= What is required =
Copy, without any change, every line from the one containing "webovej stránky, analyzovať" through the final line.

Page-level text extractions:
####

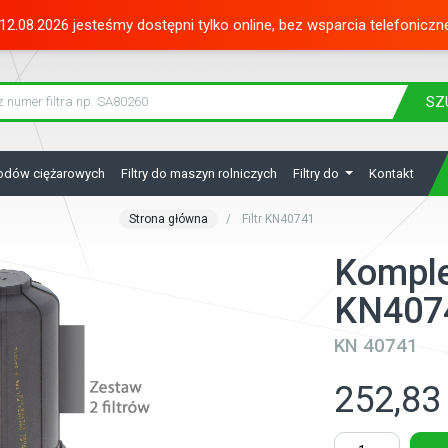
12.08.2026 jesteśmy dostępni tylko online, bez wsparcia telefoniczn
SZ
hodów ciężarowych
Filtry do maszyn rolniczych
Filtry do
Kontakt
Strona główna
Filtr KN40741
Komple
KN407
KN 40741
252,83 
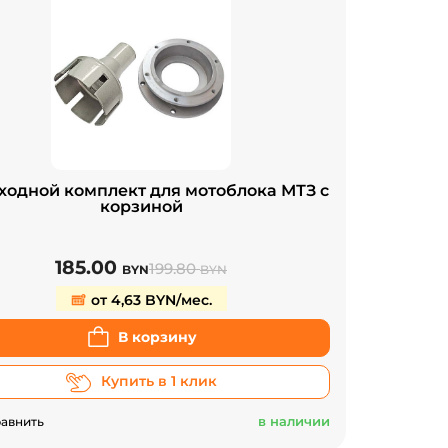
ходной комплект для мотоблока МТЗ с
корзиной
185.00
199.80
BYN
BYN
от 4,63 BYN/мес.
В корзину
Купить в 1 клик
в наличии
авнить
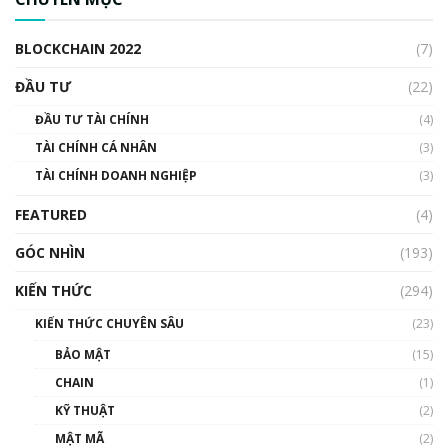
cập Blockchain
00:04:38
BLOCKCHAIN 2022
(7)
Triển vọng nào cho Bitcoin. Thị trường liệu có
uptrend trong năm 2023? | Phổ cập
ĐẦU TƯ
(22)
Blockchain
ĐẦU TƯ TÀI CHÍNH
(4)
00:02:14
TÀI CHÍNH CÁ NHÂN
(3)
Nhìn lại năm 2022: Những sự kiện ảnh hưởng
TÀI CHÍNH DOANH NGHIỆP
đến hệ sinh thái tiền mã hoá | Phổ cập
(3)
Blockchain
FEATURED
(4)
00:15:29
GÓC NHÌN
Nhìn lại năm 2022: Những nhân vật ảnh
(193)
hưởng nhất hệ sinh thái tiền mã hoá | Phổ
cập Blockchain
KIẾN THỨC
(294)
00:16:07
KIẾN THỨC CHUYÊN SÂU
(23)
Talkshow 27: Ranh giới giữa tầm ảnh hưởng
BẢO MẬT
(15)
và sự thao túng giá | Phổ cập Blockchain
CHAIN
(1)
01:35:05
KỸ THUẬT
(2)
Nhân sự tương lại ngành Blockchain Việt
MẬT MÃ
(2)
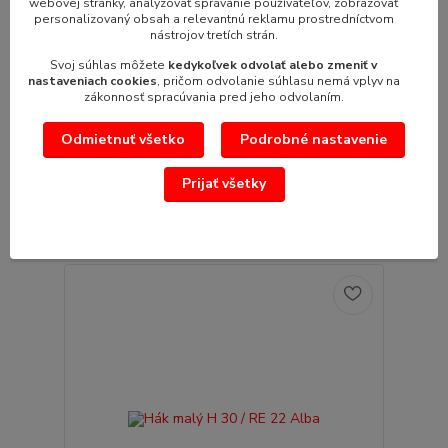
webovej stránky, analyzovať správanie používateľov, zobrazovať
personalizovaný obsah a relevantnú reklamu prostredníctvom
nástrojov tretích strán.
Svoj súhlas môžete
kedykoľvek odvolať alebo zmeniť v
nastaveniach cookies
, pričom odvolanie súhlasu nemá vplyv na
zákonnosť spracúvania pred jeho odvolaním.
Hák veľký H 60 / RE 22 Alba
Odmietnuť všetko
Podrobné nastavenie
Hák veľký H 60 / RE 22 Alba-pre 60 l kotlík
156,21 €
/
ks
Prijať všetky
127,00 €
bez DPH
Pridať do košíka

####

= Solution for this task =
webovej stránky, analyzovať správanie používateľov, zobrazovať
personalizovaný obsah a relevantnú reklamu prostredníctvom
nástrojov tretích strán.
Svoj súhlas môžete
kedykoľvek odvolať alebo zmeniť v
nastaveniach cookies
, pričom odvolanie súhlasu nemá vplyv na
zákonnosť spracúvania pred jeho odvolaním.
Hák veľký H 60 / RE 22 Alba
Odmietnuť všetko
Podrobné nastavenie
Hák veľký H 60 / RE 22 Alba-pre 60 l kotlík
156,21 €
/
ks
Prijať všetky
127,00 €
bez DPH
Pridať do košíka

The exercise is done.